Dans la nouvelle loi, pas question d’euthanasie ni de recours au suicide assisté, mais ces deux pratiques existent et sont légalisées, l'une en Belgique et l’autre en Suisse. Est-ce que ne pas les autoriser en France ce n’est pas créer une discrimination entre ceux qui ont les moyens d’aller faire ça à l’étranger et ceux qui n'ont pas les moyens ?
Jean Leonetti : "La discrimination, elle est pour les Belges. On vient d’avoir une affaire qui est passée inaperçue médiatiquement. Une jeune femme qui demande la mort, à qui on accorde la mort, et qui au dernier moment de la dernière seconde dit non, et retrouve goût à la vie. Le problème est lourd de se dire que dans une société évoluée et démocratique, comme la Belgique, on puisse donner la mort à quelqu’un qui le demande simplement parce qu’il estime que sa vie ne vaut plus la peine d’être vécue.

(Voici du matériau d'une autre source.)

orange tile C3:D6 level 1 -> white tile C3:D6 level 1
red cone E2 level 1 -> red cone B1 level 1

"Je suis d’accord avec Robert Badinter pour dire que dans une société démocratique et évoluée on ne donne pas la mort et surtout pas aux plus faibles. Par contre, on ne les abandonne pas, on ne les laisse pas souffrir et on ne les prolonge pas de manière anormale. Si ces trois objectifs étaient respectés je pense que l’on n’aurait pas autant de débats autour du droit à la mort."
Il y a ce qu’on appelle les directives anticipées, on ne peut pas toujours exprimer son souhait d'en finir, comment faire ? C'est assez mal connu, doit-on l’écrire avant, désigner une personne de confiance ?

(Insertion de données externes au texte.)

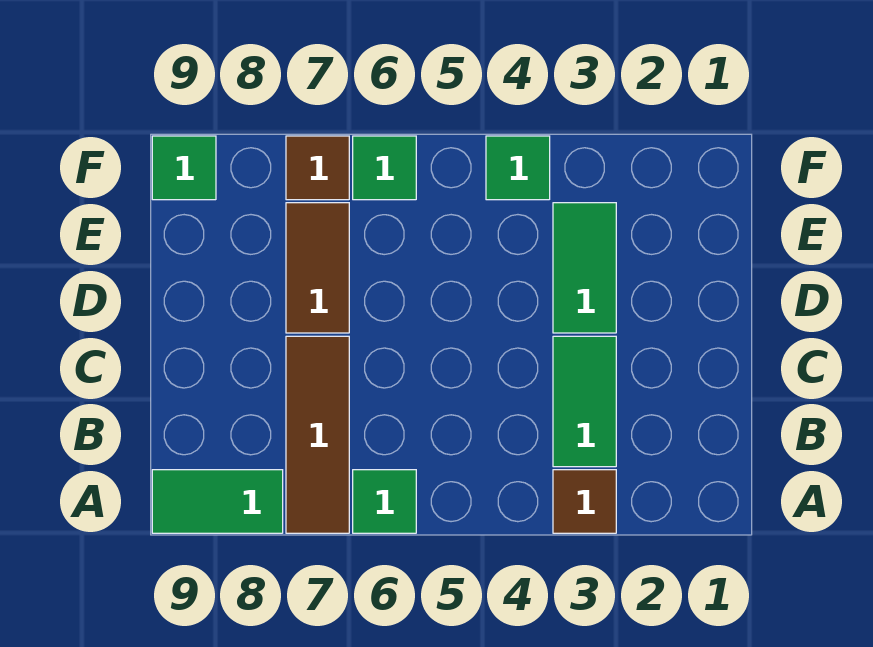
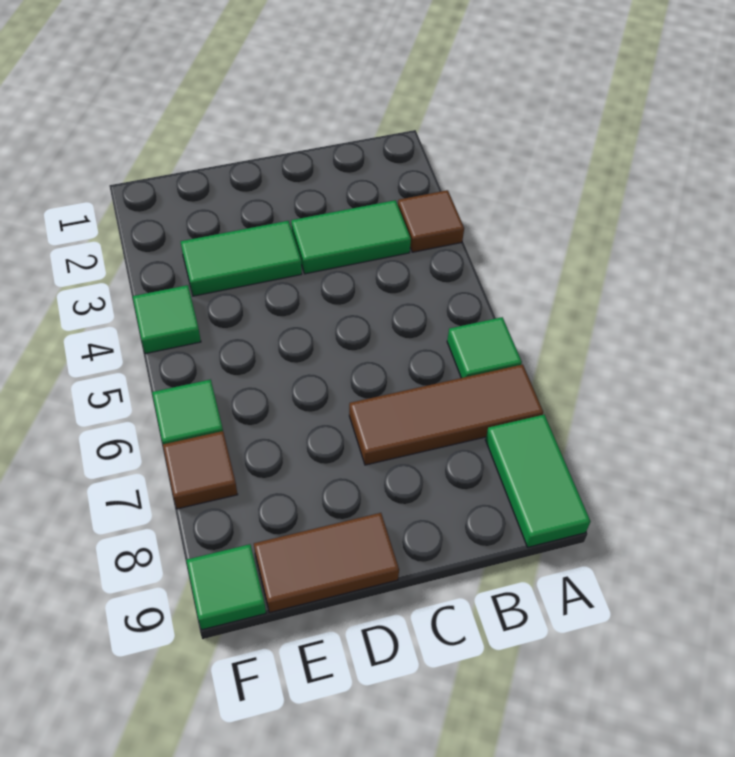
brown tile D7:E7 level 1 -> brown tile D9:E9 level 1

Jean Leonetti : "C’est notre faute si c’est mal connu. D’abord on peut tous désigner une personne de confiance. On prend une personne, on lui dit « le jour si par malheur je ne peux plus m'exprimer, à la veille de ma mort, au moment où les décisions doivent être prises, et que je ne peux pas le faire parce que je suis dans le coma ou inconscient, c'est vous qui parlerez à ma place ». Et cela s’écrit sur une simple feuille de papier.
"Le deuxième point c'est de prendre des directives anticipées [ndlr : rédiger ses volontés thérapeutiques et choisir sa personne de confiance]. Prenons un exemple. « Si un jour, j’ai mon cerveau totalement détruit je n’ai pas envie qu’on me maintienne en vie des semaines, des mois, des années. J’ai envie que raisonnablement on parle à ma famille, qu’on arrête les traitements et qu’on m’endorme pour être sûr de ne pas souffrir au moment où on arrête ces traitements de survie. » C’est un peu compliqué à écrire sur un papier blanc...
"On constate que par rapport aux Allemands qui ont à peu près les mêmes législations que nous, en France seulement 2% écrivent ces directives alors qu’ils sont 12,5% Outre-Rhin. Ils ont un modèle qui va servir comme référence et cela, grâce à la loi, la Haute Autorité de Santé (HAS) va pouvoir le mettre en place. Enfin, aujourd’hui dans la loi, le médecin doit en tenir compte, mais on a voulu rendre ces directives plus contraignantes : il ne peut pas uniquement en tenir compte. Il faut qu’il évalue la situation et si elle correspond à ce que le malade a souhaité alors on doit interrompre le traitement et ne pas prolonger artificiellement la vie, ce qui était déjà dans le texte de 2005."